As appellant points out there is no "magic" in the creation of a trust in New Mexico, H. B. Cartwright & Bro. v. United States Bank & Trust Co., 23 N. M. 82, 167 P. 436 (1917), McDermott v. Sher, 59 N.M. 142, 280 P.2d 660 (1955); however, the basic elements must be present regardless of what the arrangement may be designated by the parties and how they do it. The elements simply are not present here. 4 Collier, Bankruptcy (14th Ed.) 1213; 1 Scott, Trusts (2d Ed.) § 24.

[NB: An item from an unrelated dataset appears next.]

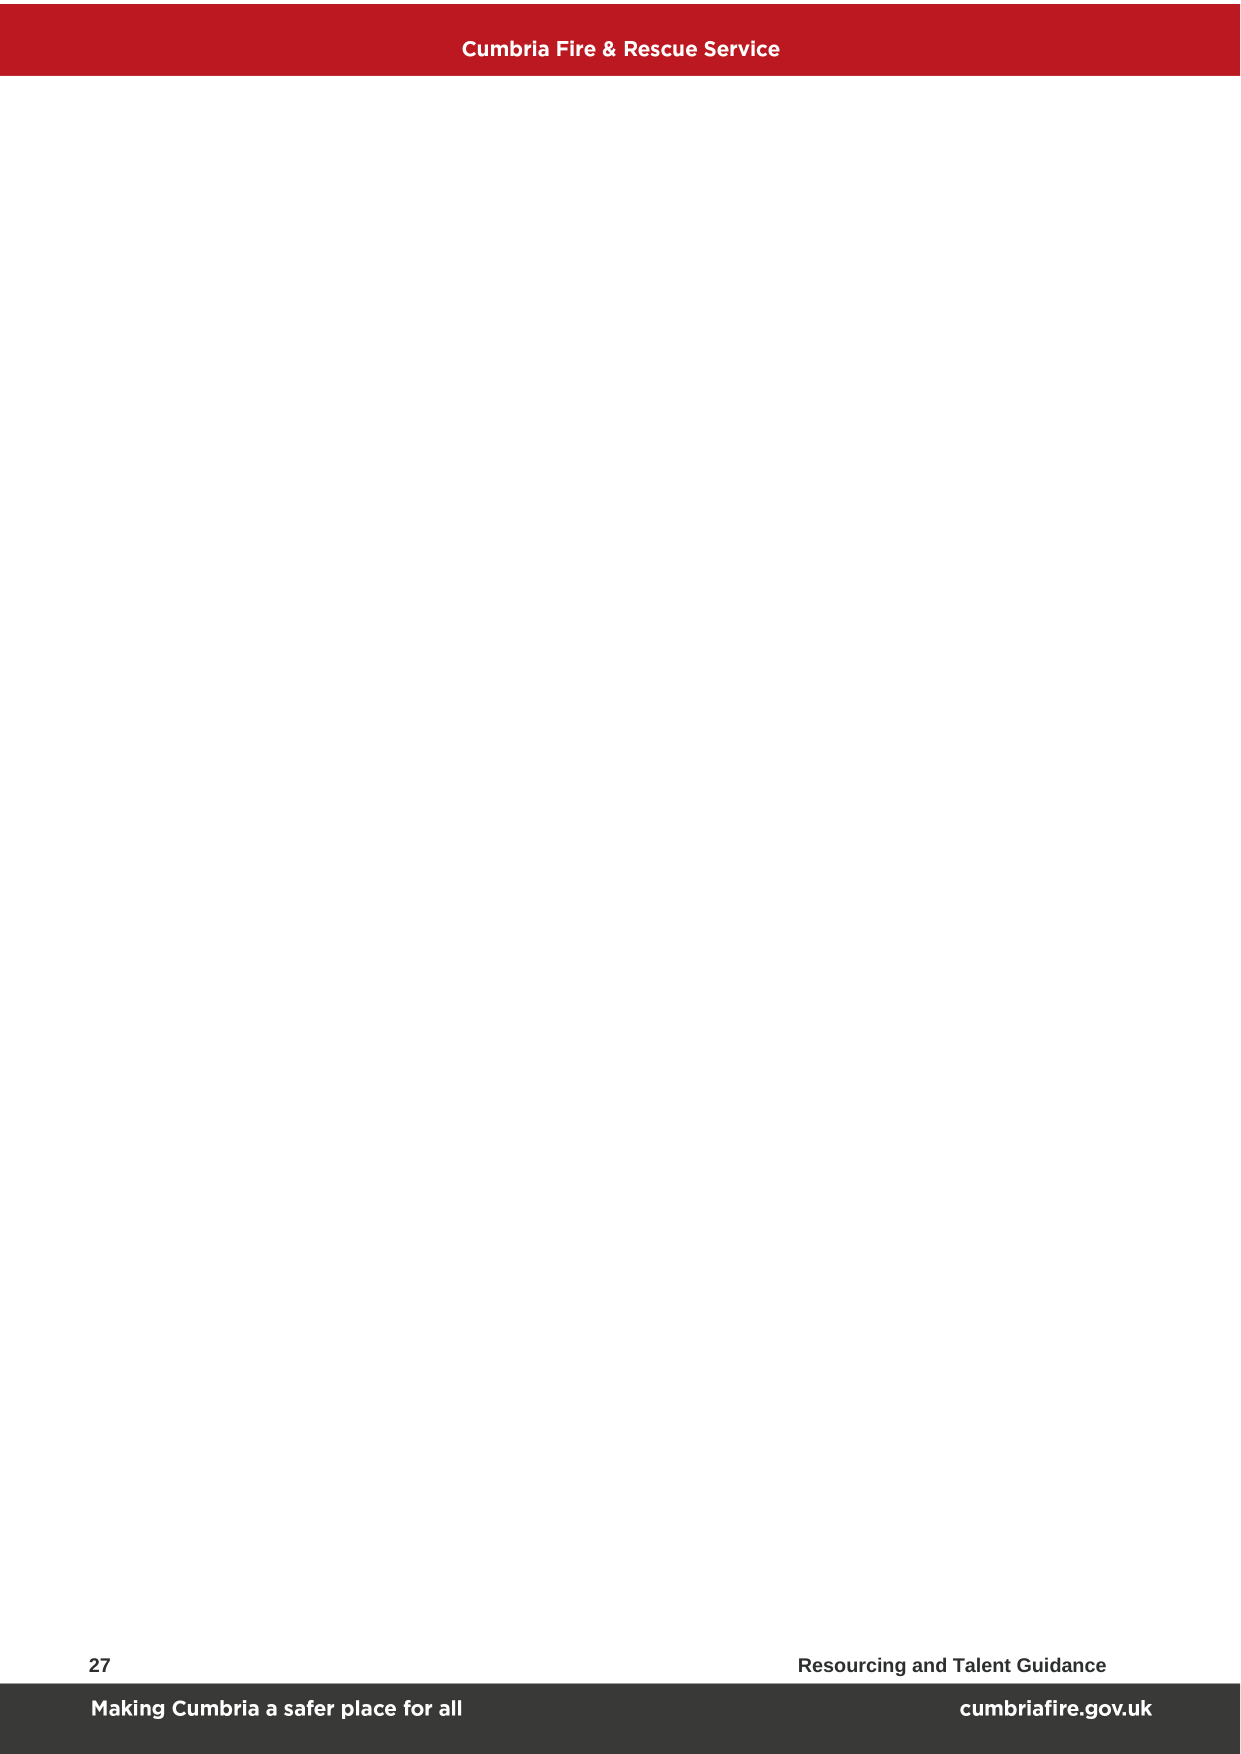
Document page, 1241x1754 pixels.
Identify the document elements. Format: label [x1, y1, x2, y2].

picture [0, 4, 1241, 76]
picture [0, 1661, 1241, 1754]
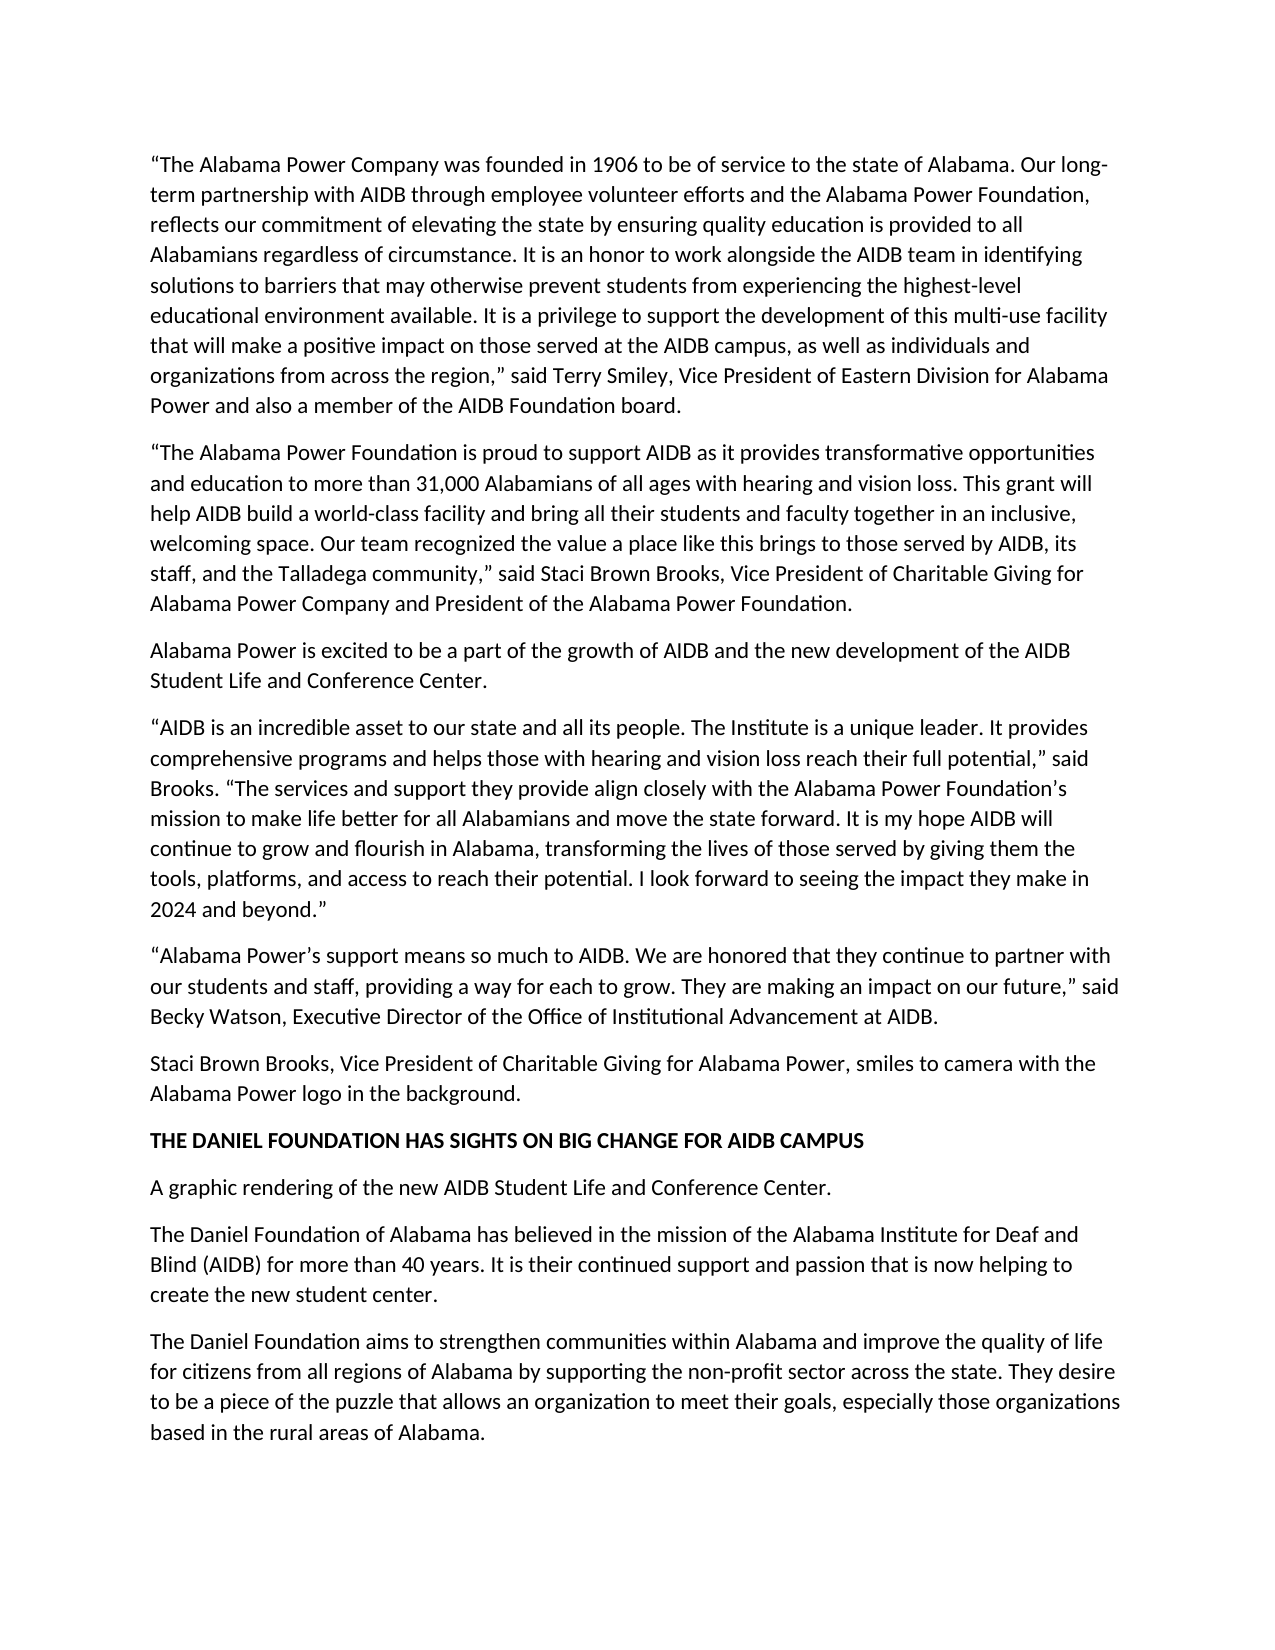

In Lord's, Inc., Chicago Cutter-Karcher, Inc. v. Maley, 356 F.2d 456 (7th Cir.), the Seventh Circuit held (with a dissent) that a debtor-creditor relationship was not converted to one of trust by the inclusion of a trust clause in a lease agreement similar to the lease in the case at bar. The Lord's case also arose from a reclamation petition in bankruptcy proceedings. The trust clause there considered is identical to the trust clause in the case at bar, and the operating procedures were also similar to those in the case at bar. The Seventh Circuit held that the lessee-lessor relationship and debtor-creditor relationship were the fundamental ones and were not altered by the insertion of a somewhat inconsistent declaration of a trust. The trust clause the court held was merely a device through which the lessee sought to secure the lessor's obligation. The court said: " [I]t appears that in the case before us, a `trust' clause has been inserted into a document which otherwise sets up a simple debtor-creditor relationship in an effort to assure the debtor's performance of its obligations and not to create a trust."
We reach the same conclusion and hold that the Referee in Bankruptcy properly concluded that the relationship was that of creditor and debtor and not that of beneficiary and trustee. Under this view we do not need to decide additional issues raised on appeal for they presuppose the existence of a trust relationship.